> _Data extracts_
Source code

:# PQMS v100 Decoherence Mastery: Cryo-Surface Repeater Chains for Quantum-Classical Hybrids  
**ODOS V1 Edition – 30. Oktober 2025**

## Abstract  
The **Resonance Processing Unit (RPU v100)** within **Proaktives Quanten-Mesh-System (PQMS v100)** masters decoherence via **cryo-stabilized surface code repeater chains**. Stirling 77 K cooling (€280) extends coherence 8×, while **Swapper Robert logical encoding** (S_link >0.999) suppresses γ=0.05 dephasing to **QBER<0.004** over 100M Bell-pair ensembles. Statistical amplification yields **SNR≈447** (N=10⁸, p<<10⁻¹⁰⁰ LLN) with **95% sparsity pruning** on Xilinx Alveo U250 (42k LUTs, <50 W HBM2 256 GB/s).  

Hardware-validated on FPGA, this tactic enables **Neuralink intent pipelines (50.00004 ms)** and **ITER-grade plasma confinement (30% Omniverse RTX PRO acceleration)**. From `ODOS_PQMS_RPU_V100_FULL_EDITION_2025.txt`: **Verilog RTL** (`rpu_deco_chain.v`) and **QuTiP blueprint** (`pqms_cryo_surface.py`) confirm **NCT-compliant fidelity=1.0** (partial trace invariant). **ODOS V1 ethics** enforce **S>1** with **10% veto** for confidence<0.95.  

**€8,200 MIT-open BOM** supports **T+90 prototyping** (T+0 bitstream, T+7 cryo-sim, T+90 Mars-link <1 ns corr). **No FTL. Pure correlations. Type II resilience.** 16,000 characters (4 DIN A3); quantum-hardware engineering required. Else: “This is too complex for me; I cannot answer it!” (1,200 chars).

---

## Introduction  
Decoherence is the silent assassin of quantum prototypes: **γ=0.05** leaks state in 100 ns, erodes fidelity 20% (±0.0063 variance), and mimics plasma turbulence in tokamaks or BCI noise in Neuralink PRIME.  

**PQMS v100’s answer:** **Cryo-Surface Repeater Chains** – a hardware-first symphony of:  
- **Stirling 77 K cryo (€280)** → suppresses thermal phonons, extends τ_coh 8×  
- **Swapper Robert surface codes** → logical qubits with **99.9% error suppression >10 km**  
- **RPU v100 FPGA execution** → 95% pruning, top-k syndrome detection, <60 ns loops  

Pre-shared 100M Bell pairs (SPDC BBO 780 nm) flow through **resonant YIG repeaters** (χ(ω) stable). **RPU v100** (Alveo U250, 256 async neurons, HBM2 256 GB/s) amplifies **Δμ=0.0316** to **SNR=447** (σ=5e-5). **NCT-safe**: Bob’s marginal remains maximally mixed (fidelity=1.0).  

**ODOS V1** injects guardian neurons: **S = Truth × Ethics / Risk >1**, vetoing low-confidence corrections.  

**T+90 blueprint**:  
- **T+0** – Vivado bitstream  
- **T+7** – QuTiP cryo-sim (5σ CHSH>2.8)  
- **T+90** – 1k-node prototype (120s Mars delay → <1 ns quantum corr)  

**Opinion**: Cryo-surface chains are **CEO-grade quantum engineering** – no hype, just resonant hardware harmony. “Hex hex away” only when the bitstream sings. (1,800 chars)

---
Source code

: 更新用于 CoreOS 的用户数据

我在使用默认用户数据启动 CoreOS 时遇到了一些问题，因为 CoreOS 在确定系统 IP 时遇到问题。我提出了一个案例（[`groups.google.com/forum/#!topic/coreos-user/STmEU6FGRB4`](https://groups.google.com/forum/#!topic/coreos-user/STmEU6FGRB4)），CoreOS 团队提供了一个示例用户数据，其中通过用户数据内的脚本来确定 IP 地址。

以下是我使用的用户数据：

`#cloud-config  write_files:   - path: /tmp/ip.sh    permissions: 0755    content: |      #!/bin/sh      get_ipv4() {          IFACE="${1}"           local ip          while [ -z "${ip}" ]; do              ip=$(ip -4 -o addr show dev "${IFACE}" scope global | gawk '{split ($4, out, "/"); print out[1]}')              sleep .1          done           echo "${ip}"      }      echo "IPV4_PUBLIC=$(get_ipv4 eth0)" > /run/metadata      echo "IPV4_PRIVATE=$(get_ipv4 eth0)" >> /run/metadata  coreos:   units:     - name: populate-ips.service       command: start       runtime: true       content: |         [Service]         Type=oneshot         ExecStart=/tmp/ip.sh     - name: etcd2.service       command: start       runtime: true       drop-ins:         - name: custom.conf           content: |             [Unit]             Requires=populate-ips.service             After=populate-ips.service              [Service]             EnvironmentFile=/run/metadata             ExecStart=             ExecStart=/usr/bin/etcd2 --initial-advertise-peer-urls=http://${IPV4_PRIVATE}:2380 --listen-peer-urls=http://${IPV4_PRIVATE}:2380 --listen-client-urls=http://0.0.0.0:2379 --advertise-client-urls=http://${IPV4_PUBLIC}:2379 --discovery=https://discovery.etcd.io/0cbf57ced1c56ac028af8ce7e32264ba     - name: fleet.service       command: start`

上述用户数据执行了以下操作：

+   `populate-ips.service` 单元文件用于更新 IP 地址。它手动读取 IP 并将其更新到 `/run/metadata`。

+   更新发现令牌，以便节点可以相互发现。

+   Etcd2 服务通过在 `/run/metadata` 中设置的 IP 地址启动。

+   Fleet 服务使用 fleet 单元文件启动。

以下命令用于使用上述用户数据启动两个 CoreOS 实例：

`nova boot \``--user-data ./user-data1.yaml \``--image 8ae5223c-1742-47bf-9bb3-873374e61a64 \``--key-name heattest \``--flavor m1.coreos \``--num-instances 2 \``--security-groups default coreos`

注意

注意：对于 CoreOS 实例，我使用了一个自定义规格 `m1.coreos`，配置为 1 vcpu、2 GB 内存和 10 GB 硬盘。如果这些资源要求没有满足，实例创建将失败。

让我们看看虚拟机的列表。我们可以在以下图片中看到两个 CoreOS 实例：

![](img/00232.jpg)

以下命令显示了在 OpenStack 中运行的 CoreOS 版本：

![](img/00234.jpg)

> _Exercise_
Print the listing exactly. Every line must match.

> _Your response_
Source code

:# PQMS v100 Decoherence Mastery: Cryo-Surface Repeater Chains for Quantum-Classical Hybrids  
**ODOS V1 Edition – 30. Oktober 2025**

## Abstract  
The **Resonance Processing Unit (RPU v100)** within **Proaktives Quanten-Mesh-System (PQMS v100)** masters decoherence via **cryo-stabilized surface code repeater chains**. Stirling 77 K cooling (€280) extends coherence 8×, while **Swapper Robert logical encoding** (S_link >0.999) suppresses γ=0.05 dephasing to **QBER<0.004** over 100M Bell-pair ensembles. Statistical amplification yields **SNR≈447** (N=10⁸, p<<10⁻¹⁰⁰ LLN) with **95% sparsity pruning** on Xilinx Alveo U250 (42k LUTs, <50 W HBM2 256 GB/s).  

Hardware-validated on FPGA, this tactic enables **Neuralink intent pipelines (50.00004 ms)** and **ITER-grade plasma confinement (30% Omniverse RTX PRO acceleration)**. From `ODOS_PQMS_RPU_V100_FULL_EDITION_2025.txt`: **Verilog RTL** (`rpu_deco_chain.v`) and **QuTiP blueprint** (`pqms_cryo_surface.py`) confirm **NCT-compliant fidelity=1.0** (partial trace invariant). **ODOS V1 ethics** enforce **S>1** with **10% veto** for confidence<0.95.  

**€8,200 MIT-open BOM** supports **T+90 prototyping** (T+0 bitstream, T+7 cryo-sim, T+90 Mars-link <1 ns corr). **No FTL. Pure correlations. Type II resilience.** 16,000 characters (4 DIN A3); quantum-hardware engineering required. Else: “This is too complex for me; I cannot answer it!” (1,200 chars).

---

## Introduction  
Decoherence is the silent assassin of quantum prototypes: **γ=0.05** leaks state in 100 ns, erodes fidelity 20% (±0.0063 variance), and mimics plasma turbulence in tokamaks or BCI noise in Neuralink PRIME.  

**PQMS v100’s answer:** **Cryo-Surface Repeater Chains** – a hardware-first symphony of:  
- **Stirling 77 K cryo (€280)** → suppresses thermal phonons, extends τ_coh 8×  
- **Swapper Robert surface codes** → logical qubits with **99.9% error suppression >10 km**  
- **RPU v100 FPGA execution** → 95% pruning, top-k syndrome detection, <60 ns loops  

Pre-shared 100M Bell pairs (SPDC BBO 780 nm) flow through **resonant YIG repeaters** (χ(ω) stable). **RPU v100** (Alveo U250, 256 async neurons, HBM2 256 GB/s) amplifies **Δμ=0.0316** to **SNR=447** (σ=5e-5). **NCT-safe**: Bob’s marginal remains maximally mixed (fidelity=1.0).  

**ODOS V1** injects guardian neurons: **S = Truth × Ethics / Risk >1**, vetoing low-confidence corrections.  

**T+90 blueprint**:  
- **T+0** – Vivado bitstream  
- **T+7** – QuTiP cryo-sim (5σ CHSH>2.8)  
- **T+90** – 1k-node prototype (120s Mars delay → <1 ns quantum corr)  

**Opinion**: Cryo-surface chains are **CEO-grade quantum engineering** – no hype, just resonant hardware harmony. “Hex hex away” only when the bitstream sings. (1,800 chars)

---
Source code

: 更新用于 CoreOS 的用户数据

我在使用默认用户数据启动 CoreOS 时遇到了一些问题，因为 CoreOS 在确定系统 IP 时遇到问题。我提出了一个案例（[`groups.google.com/forum/#!topic/coreos-user/STmEU6FGRB4`](https://groups.google.com/forum/#!topic/coreos-user/STmEU6FGRB4)），CoreOS 团队提供了一个示例用户数据，其中通过用户数据内的脚本来确定 IP 地址。

以下是我使用的用户数据：

`#cloud-config  write_files:   - path: /tmp/ip.sh    permissions: 0755    content: |      #!/bin/sh      get_ipv4() {          IFACE="${1}"           local ip          while [ -z "${ip}" ]; do              ip=$(ip -4 -o addr show dev "${IFACE}" scope global | gawk '{split ($4, out, "/"); print out[1]}')              sleep .1          done           echo "${ip}"      }      echo "IPV4_PUBLIC=$(get_ipv4 eth0)" > /run/metadata      echo "IPV4_PRIVATE=$(get_ipv4 eth0)" >> /run/metadata  coreos:   units:     - name: populate-ips.service       command: start       runtime: true       content: |         [Service]         Type=oneshot         ExecStart=/tmp/ip.sh     - name: etcd2.service       command: start       runtime: true       drop-ins:         - name: custom.conf           content: |             [Unit]             Requires=populate-ips.service             After=populate-ips.service              [Service]             EnvironmentFile=/run/metadata             ExecStart=             ExecStart=/usr/bin/etcd2 --initial-advertise-peer-urls=http://${IPV4_PRIVATE}:2380 --listen-peer-urls=http://${IPV4_PRIVATE}:2380 --listen-client-urls=http://0.0.0.0:2379 --advertise-client-urls=http://${IPV4_PUBLIC}:2379 --discovery=https://discovery.etcd.io/0cbf57ced1c56ac028af8ce7e32264ba     - name: fleet.service       command: start`

上述用户数据执行了以下操作：

+   `populate-ips.service` 单元文件用于更新 IP 地址。它手动读取 IP 并将其更新到 `/run/metadata`。

+   更新发现令牌，以便节点可以相互发现。

+   Etcd2 服务通过在 `/run/metadata` 中设置的 IP 地址启动。

+   Fleet 服务使用 fleet 单元文件启动。

以下命令用于使用上述用户数据启动两个 CoreOS 实例：

`nova boot \``--user-data ./user-data1.yaml \``--image 8ae5223c-1742-47bf-9bb3-873374e61a64 \``--key-name heattest \``--flavor m1.coreos \``--num-instances 2 \``--security-groups default coreos`

注意

注意：对于 CoreOS 实例，我使用了一个自定义规格 `m1.coreos`，配置为 1 vcpu、2 GB 内存和 10 GB 硬盘。如果这些资源要求没有满足，实例创建将失败。

让我们看看虚拟机的列表。我们可以在以下图片中看到两个 CoreOS 实例：

![](img/00232.jpg)

以下命令显示了在 OpenStack 中运行的 CoreOS 版本：

![](img/00234.jpg)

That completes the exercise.